Name: Alan Levine
Address: 54 Reed Street
Precinct: 8
e-mail address: levfam4 [at] rcn.com ()michaelschanbacherlexpb [at] gmail.com (
)phone number: 781-862-8127
Community Activities:
- Town meeting member, Precinct 8, 1989-present
- Appropriation Committee, former chair and current member, 1997-present
- Appropriation Committee liaison to School Building Committee
- Proponent of Article 2 for special town meeting 2025-1
The School Building Committee has approved a plan, “Bloom” for the new high school and building on the current playing fields in the Center. Do you support this decision? If not, what would you propose as an alternative?

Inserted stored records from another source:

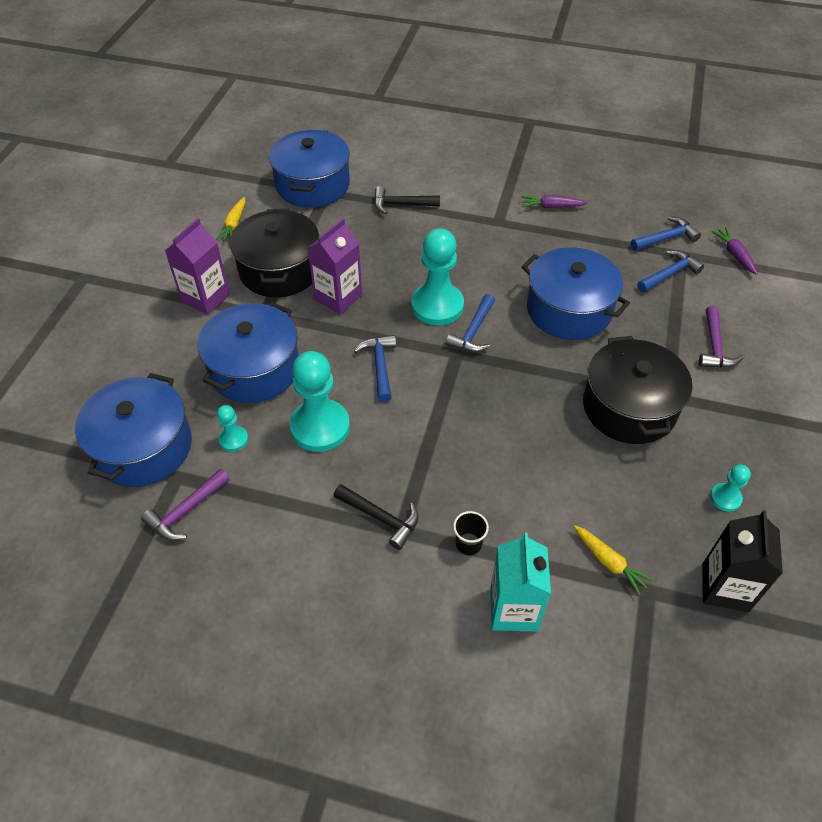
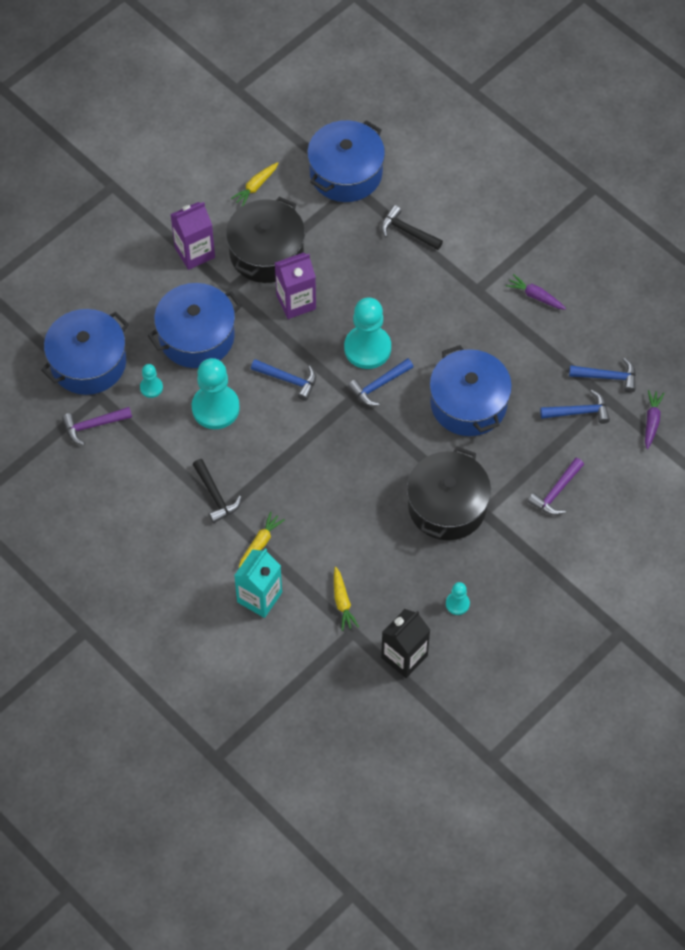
camera: 30 degrees right, 10 degrees up
(380, 366) = (288, 380): blue hammer -> blue hammer turned 90 degrees clockwise
(468, 544) = (260, 542): black cup -> yellow carrot

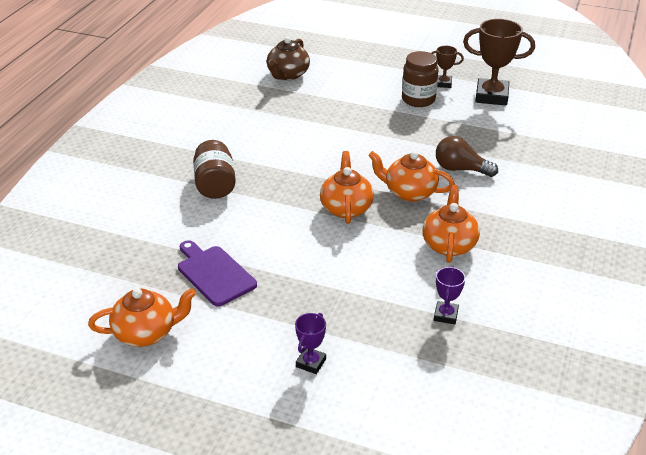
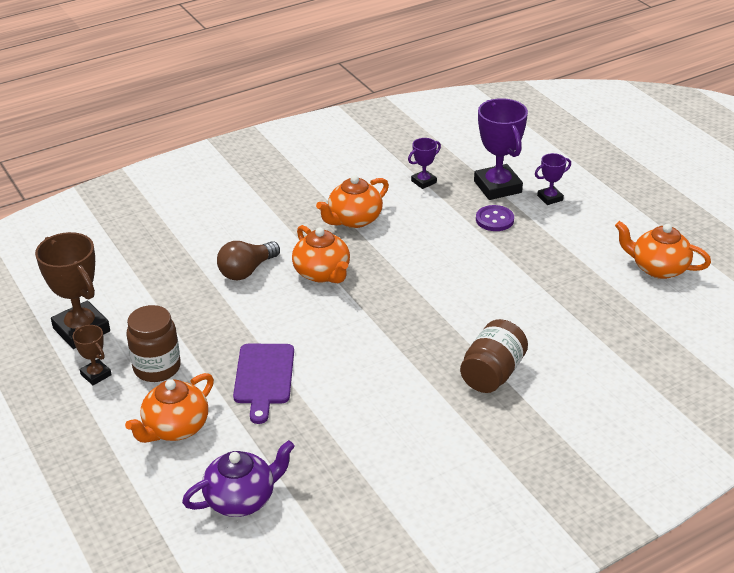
camera: 140 degrees left, 0 degrees up
(214, 274) = (568, 286): purple cutting board -> purple cutting board (264, 377)
(288, 75) = (241, 499): brown teapot -> purple teapot
(337, 307) = (494, 220): none -> purple button
(346, 208) = (395, 287): orange teapot -> orange teapot (175, 428)
(373, 348) = (497, 187): none -> purple trophy
(460, 169) = (246, 271): brown light bulb -> brown light bulb turned 75 degrees clockwise

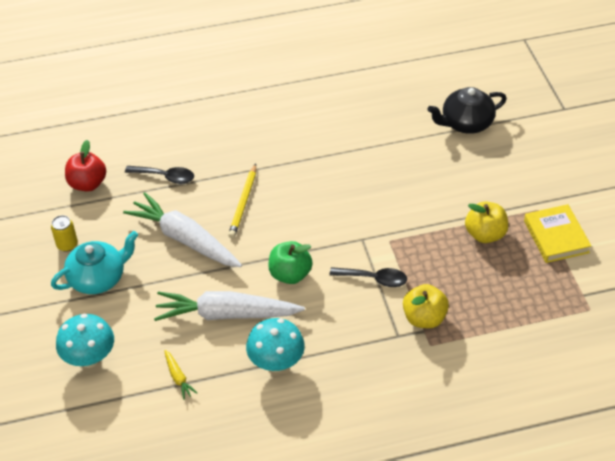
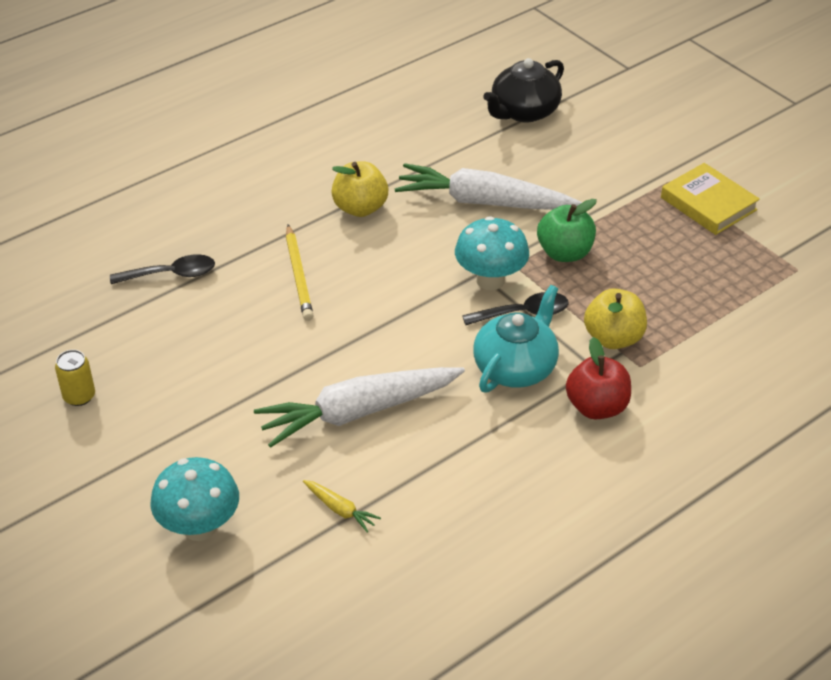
camera: 25 degrees left, 5 degrees down
(88, 184) = (64, 313): red apple -> red apple (596, 407)
(98, 278) = (150, 424): turquoise teapot -> turquoise teapot (515, 367)
(184, 239) = (244, 340): white carrot -> white carrot (483, 202)
(276, 363) = (461, 448): turquoise mushroom -> turquoise mushroom (490, 280)
(290, 274) = (413, 340): green apple -> green apple (564, 253)
(485, 234) = (625, 225): yellow apple -> yellow apple (360, 208)

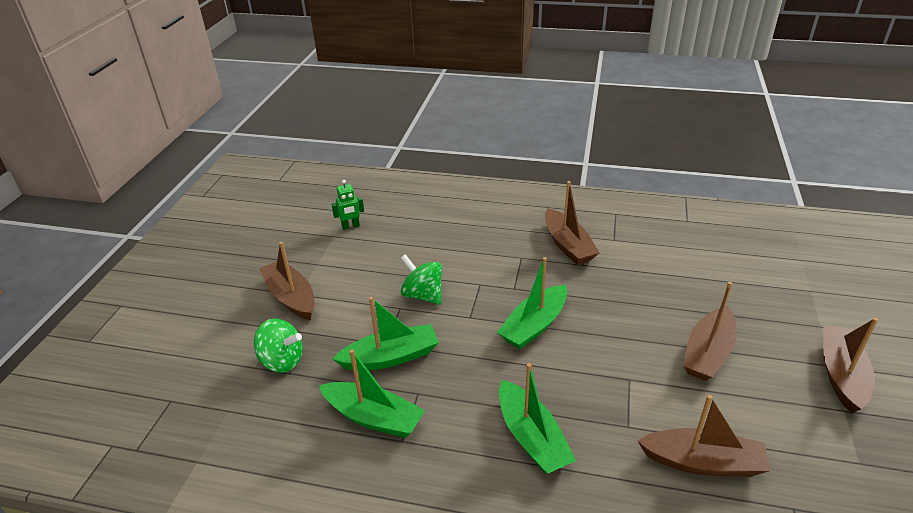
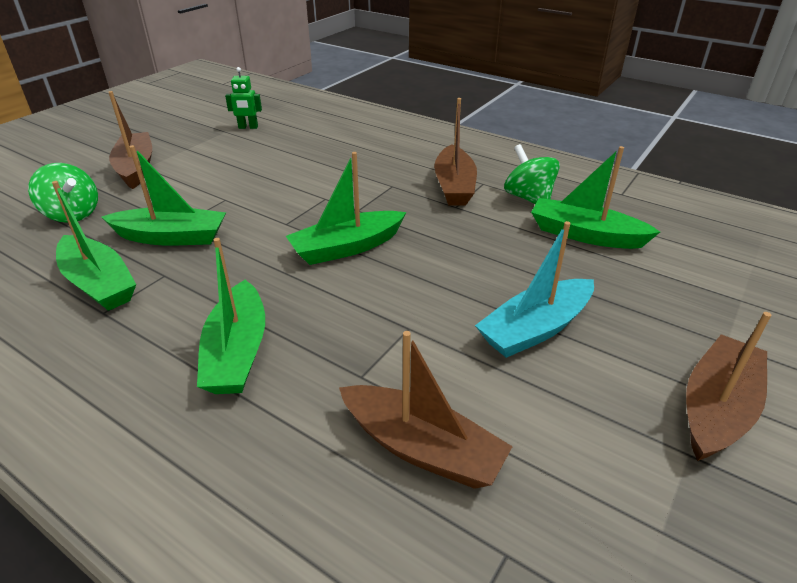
camera: 20 degrees right, 0 degrees up
(423, 295) = (258, 194): green spinning top -> green spinning top (528, 198)
(687, 265) = (585, 235): none -> green boat
(708, 353) = (535, 329): brown boat -> turquoise boat

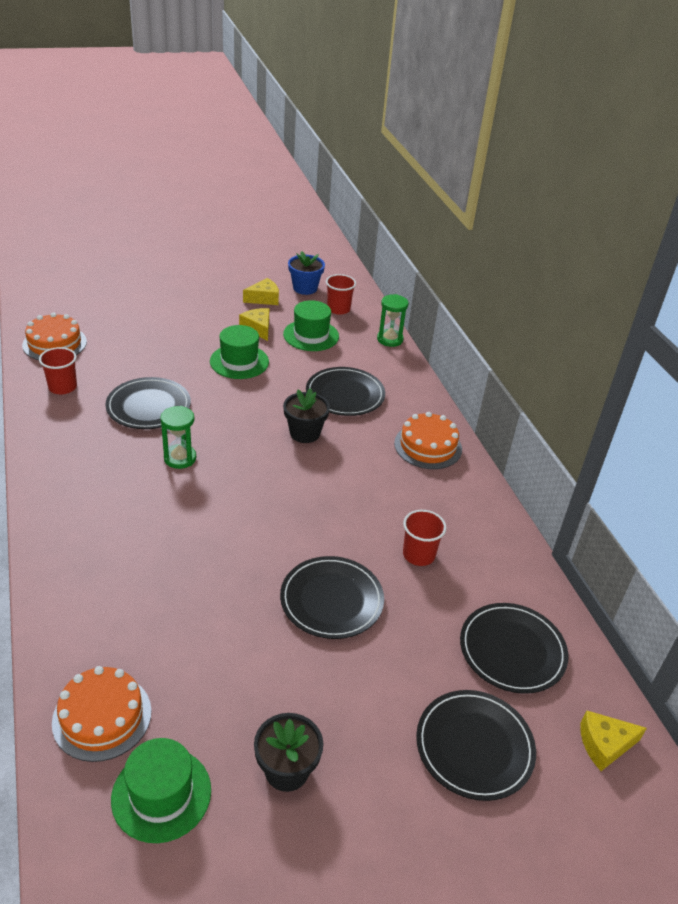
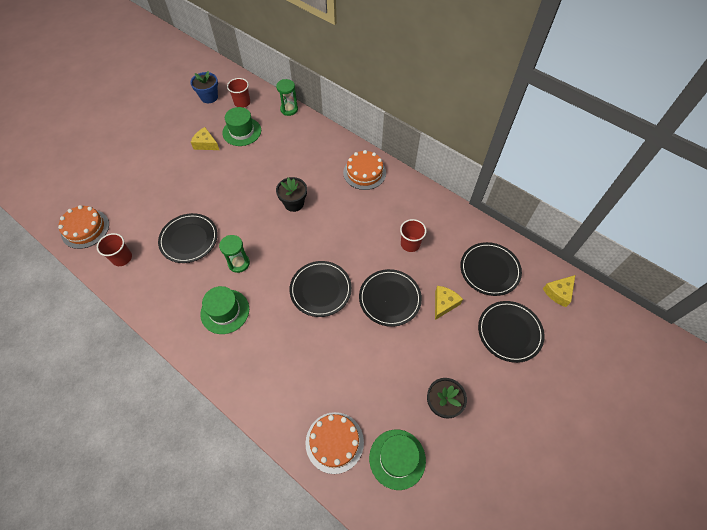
camera: 30 degrees left, 20 degrees up
(239, 361) = (215, 175): green hat -> green hat (225, 311)
(264, 298) = (190, 119): yellow cheese -> yellow cheese (444, 304)
(345, 394) = (295, 163): black plate -> black plate (320, 290)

As the Appropriation Committee liaison to the SBC, I have attended nearly every full School Building Committee (SBC) meeting and I understand why the SBC has arrived at the current plan, a plan that makes sense. The proposed building is neither too big nor too small. While the design enrollment of “Bloom” is 2395 students, it could easily accommodate 3000 students by changing the classroom utilization, by converting space intended for the Central Office to classrooms, and by virtue of a modest addition that will be partially planned and prepared in advance. The current enrollment of about 2420 students will not be the enrollment in 2030 when a new “Bloom” facility would be occupied, due to two factors. First, the enrollments in the lower grades that feed the high school have dropped substantially over the past 5 years, and the promotion of those students to LHS will tend to decrease the LHS enrollments by 2030. Second, there will be students coming to LHS from new multifamily housing allowed by the zoning changes from 2023 Article 34. I am optimistic that the 2025-1 special town meeting will vote to reduce the potential development of new multifamily housing. The most recent assessment by LPS of the numbers of high school students in apartments and condos in Lexington finds that an extrapolation of the current occupancy pattern to the new housing implies there would likely be 53 to 97 LHS students in the 598 new units approved, as of late January 2025. This then extrapolates to 157 to 287 LHS students in 1770 units, the nominal development capacity in the current proposal for the special town meeting (this number doesn’t include properties that could individually file to extend their present building rights). Of course, the number of students per unit in new housing could be or even will likely be higher than in similar existing housing. In any case “Bloom” could accommodate up 700 or 800 such students.
Bloom would have building systems that function, unlike those in the existing building. It is highly likely to receive MSBA support, will only minimally disrupt operation of the existing school during construction, can be completed in 3 or 4 years after construction starts, and will be very energy efficient.